Mais Google n'est pas le seul acteur de la donnée en ville. On imagine qu'Uber, qui développe ses propres cartes, étant toujours prêt à nous inventer un nouveau service "Uber-X", est déjà dans les starting-blocs pour la collecte de données et prendre des positions sur la logistique du dernier kilomètre.
Ceci devrait faire réfléchir les métropoles sur la vitesse avec laquelle d'autres sont en train de construire leur "city digital twin" à leur place...

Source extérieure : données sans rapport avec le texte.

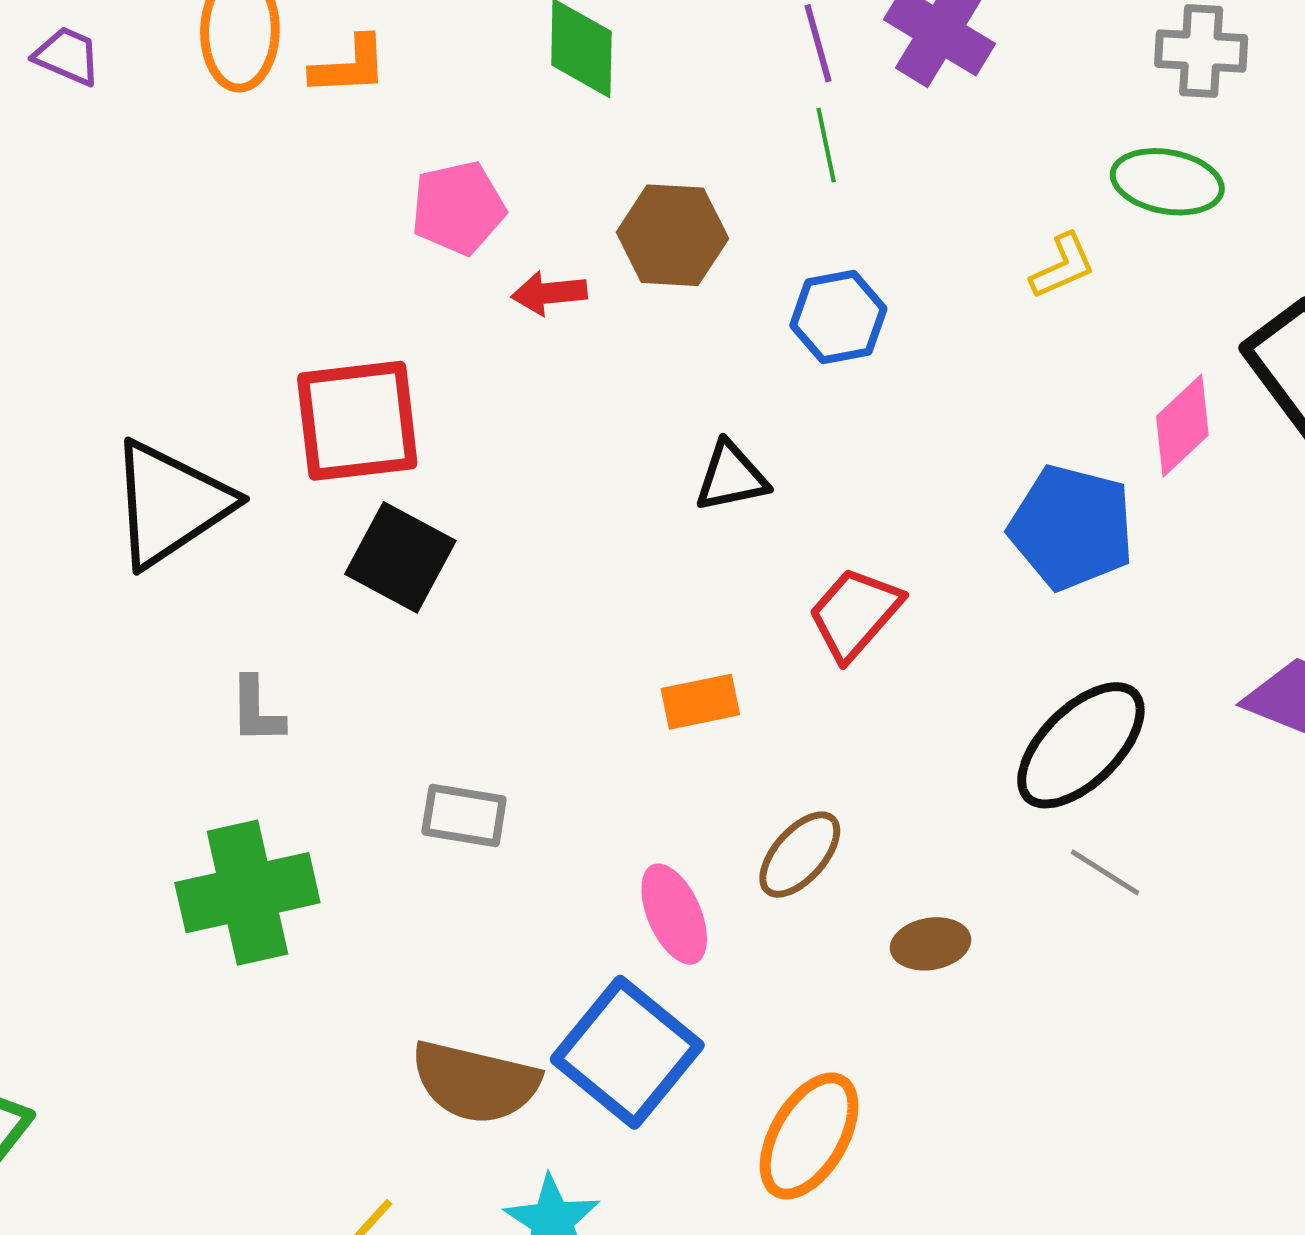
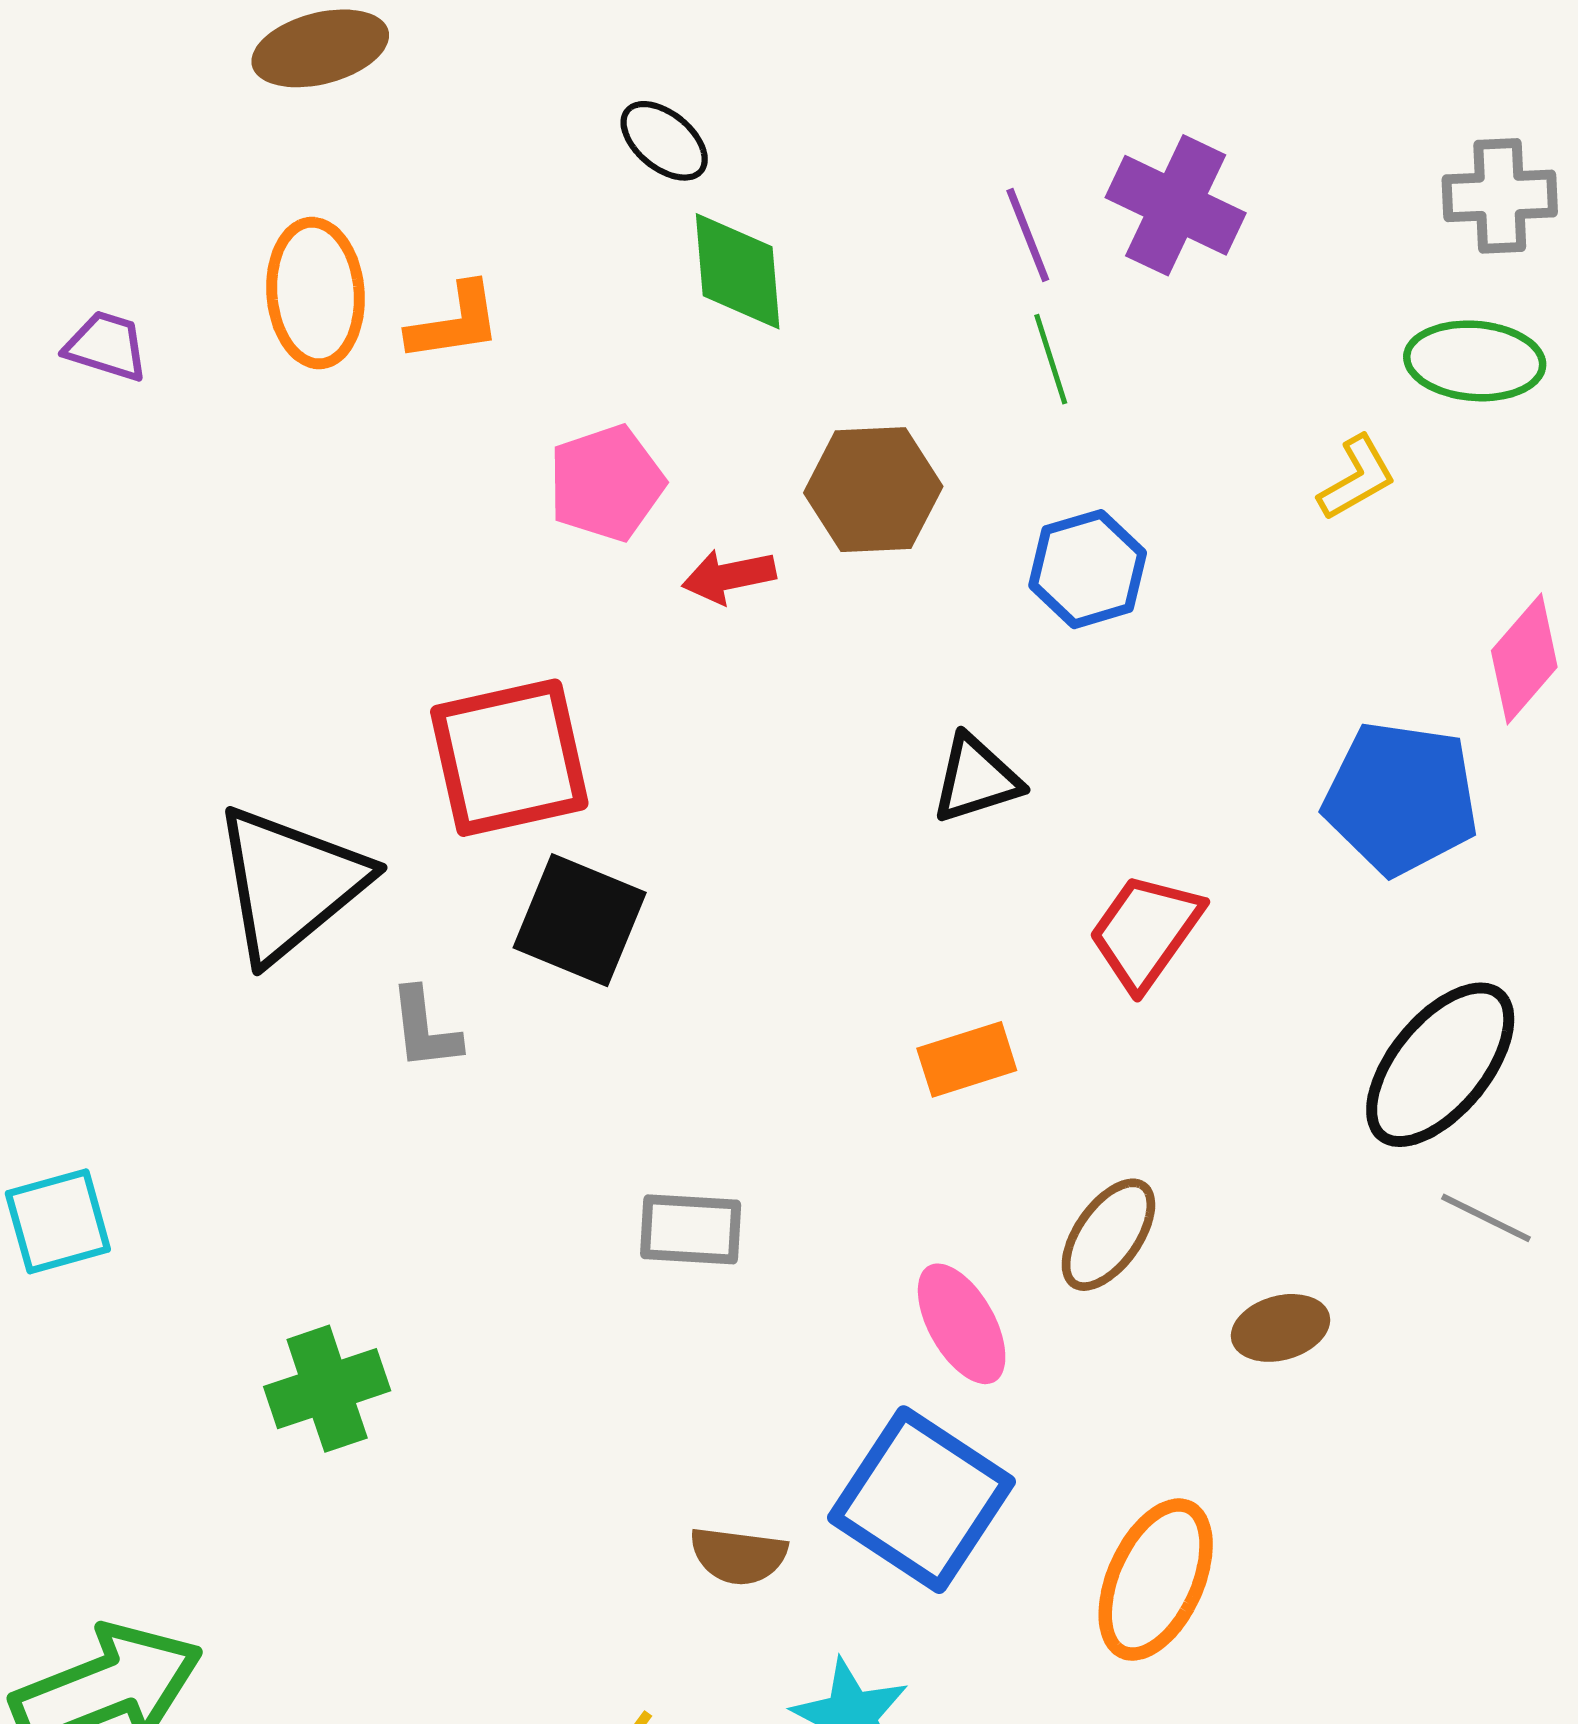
gray L-shape: (257, 710) -> (425, 1029), moved
green cross: (247, 893) -> (327, 1389), moved, size x0.7
brown semicircle: (475, 1082) -> (738, 1556), size x0.6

L'espace urbain remodelé par son jumeau numérique

Le champ d'application dépasse largement le parking des voitures: terrasses de café, marchés, parcs...
L'espace public est aujourd'hui vu comme une source de coûts financés par des impôts mais il a pourtant bien une valeur économique. A l'heure où les villes repensent leur modèle économique, la vision de Google d'en optimiser l'usage, et donc la valeur, peut séduire les collectivités pour imaginer la location de l'espace urbain en général (pas que des places de stationnement) comme une moyen de les rentabiliser.

GreenSI va même plus loin ! Imaginons : plusieurs acteurs sont intéressés par le même espace à un moment donné. L'un par exemple pour installer une extension de sa terrasse de restaurant, l'autre pour organiser un espace de vente de glaces temporaire. On peut imaginer un mécanisme d'enchères qui attribuerait dynamiquement les espaces à celui qui ferait la meilleur offre. Les acteurs susceptibles de louer les espaces indiqueraient à l'avance sur la carte de la ville leur préférences et le prix maximum qu'ils sont prêts à payer en fonction des jours, voire des heures, pour chaque espace.

Bref, vous avez certainement reconnu le mécanisme d'AddWords qui permet d'acheter des mots-clefs d'une recherche Google et d'afficher les publicités de ceux qui payent le plus sur les espaces du moteur de recherche de Google. GreenSI ne peut pas imaginer que Google n'y ait pas pensé ;-)

Numériser et indexer le monde physique est donc devenu dans tous les domaines un sujet en fort développement, il donc temps de s'intéresser systématiquement à tous nos jumeaux digitaux.